* [Problem requirements]
Look through the data below and, wherever a line carries the word "ctrl", please copy that line.

* [Data supplied]

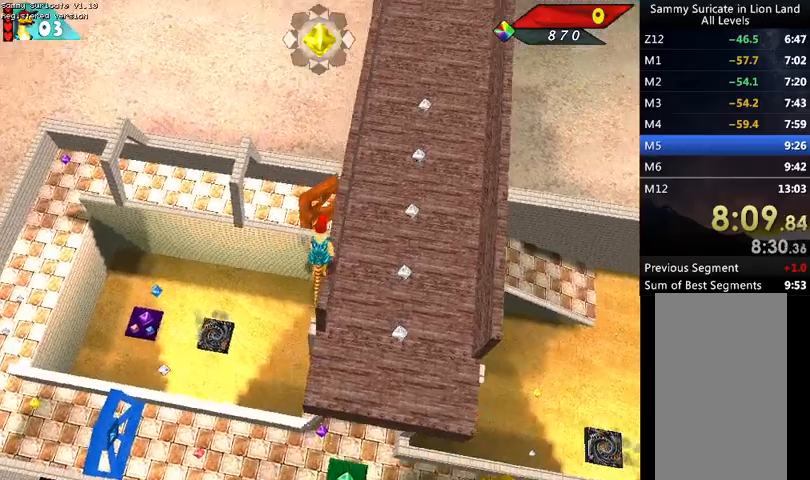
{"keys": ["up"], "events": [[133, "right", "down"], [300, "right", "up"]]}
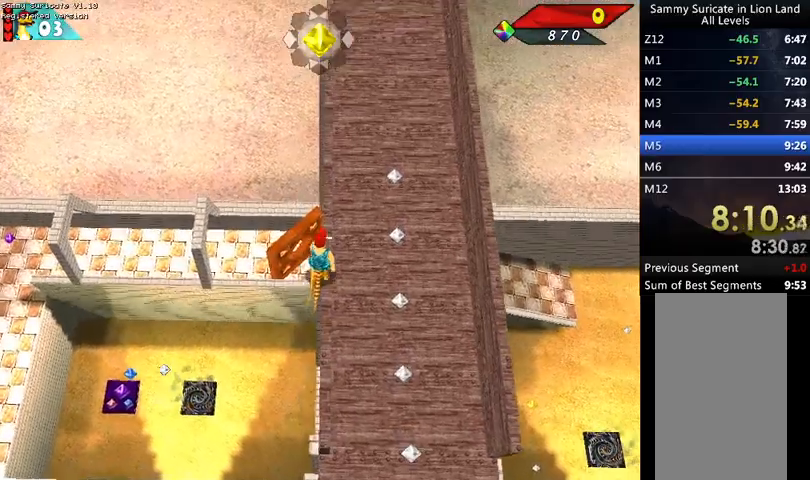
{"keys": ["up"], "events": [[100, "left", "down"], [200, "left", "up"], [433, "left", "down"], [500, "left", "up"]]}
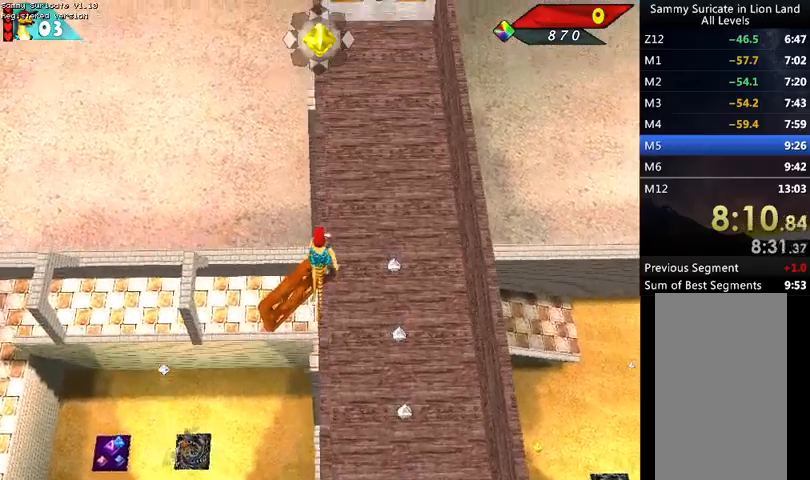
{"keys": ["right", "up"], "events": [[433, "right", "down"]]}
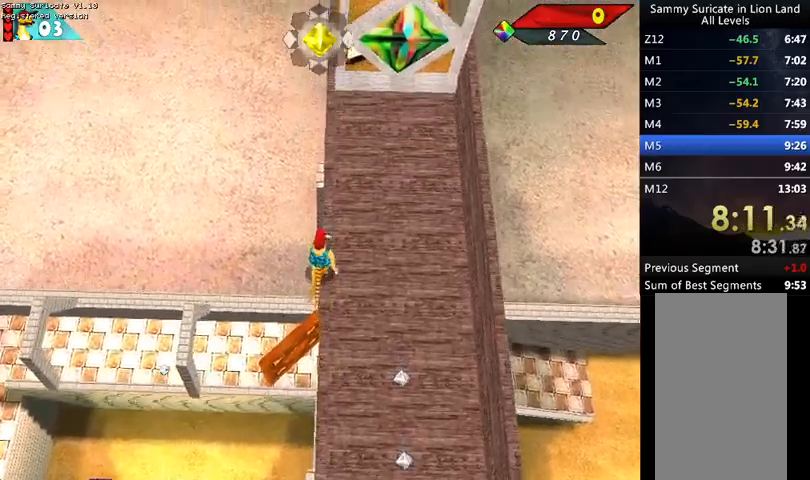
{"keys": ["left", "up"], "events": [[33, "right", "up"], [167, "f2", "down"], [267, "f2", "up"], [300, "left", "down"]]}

==

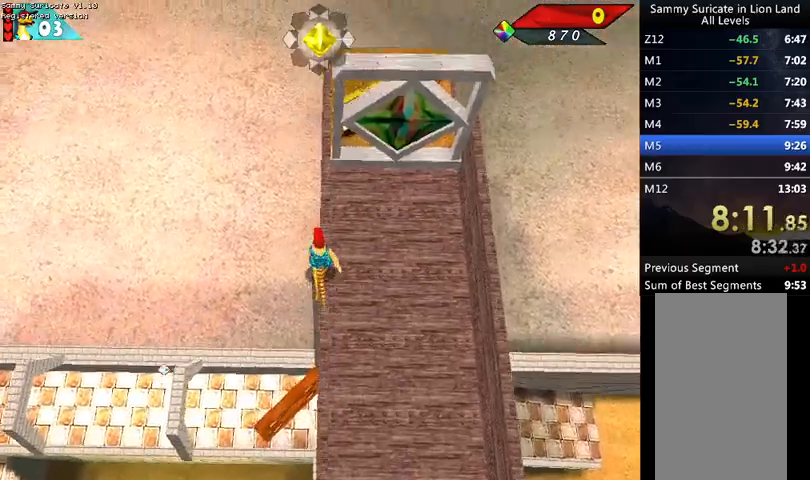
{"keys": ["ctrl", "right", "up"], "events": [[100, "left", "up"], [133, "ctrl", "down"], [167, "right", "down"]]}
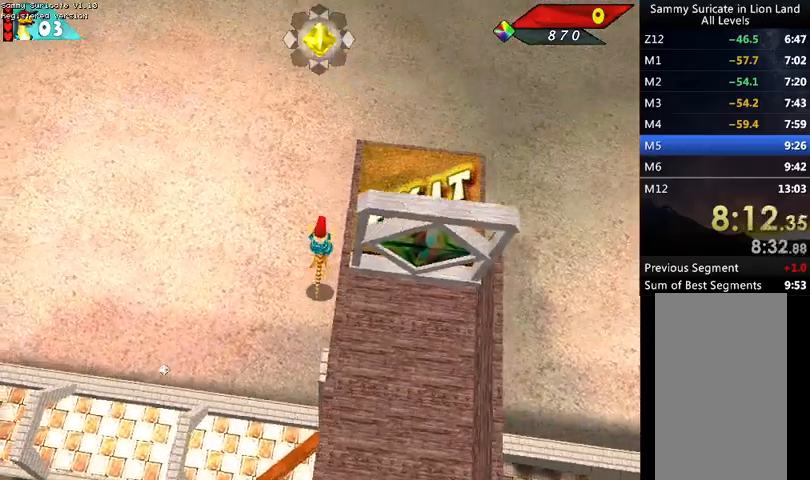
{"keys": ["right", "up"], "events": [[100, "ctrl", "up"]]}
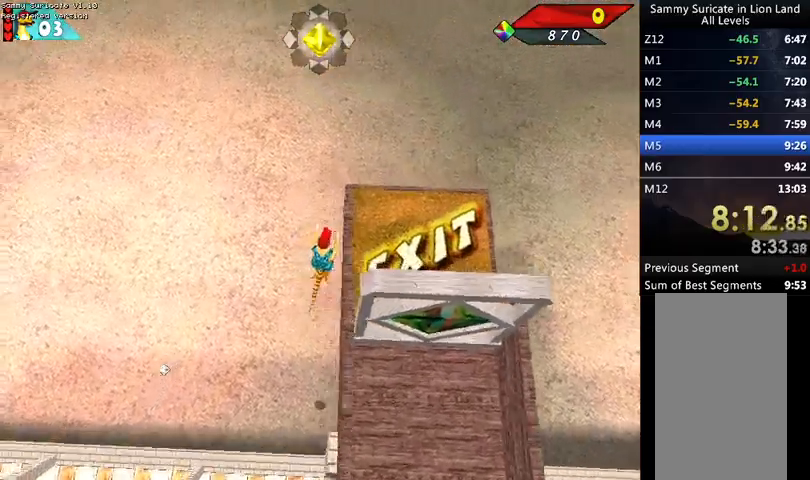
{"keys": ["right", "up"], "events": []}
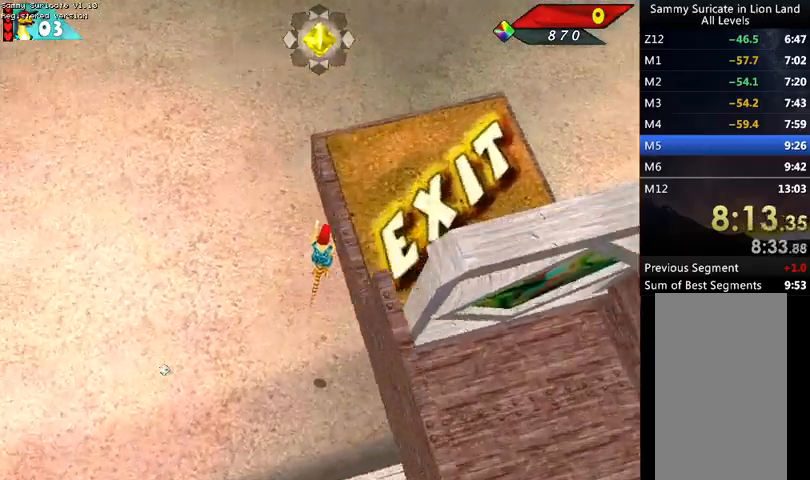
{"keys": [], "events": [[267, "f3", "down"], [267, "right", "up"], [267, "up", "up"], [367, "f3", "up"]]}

* [Task response]
{"keys": ["ctrl", "right", "up"], "events": [[100, "left", "up"], [133, "ctrl", "down"], [167, "right", "down"]]}
{"keys": ["right", "up"], "events": [[100, "ctrl", "up"]]}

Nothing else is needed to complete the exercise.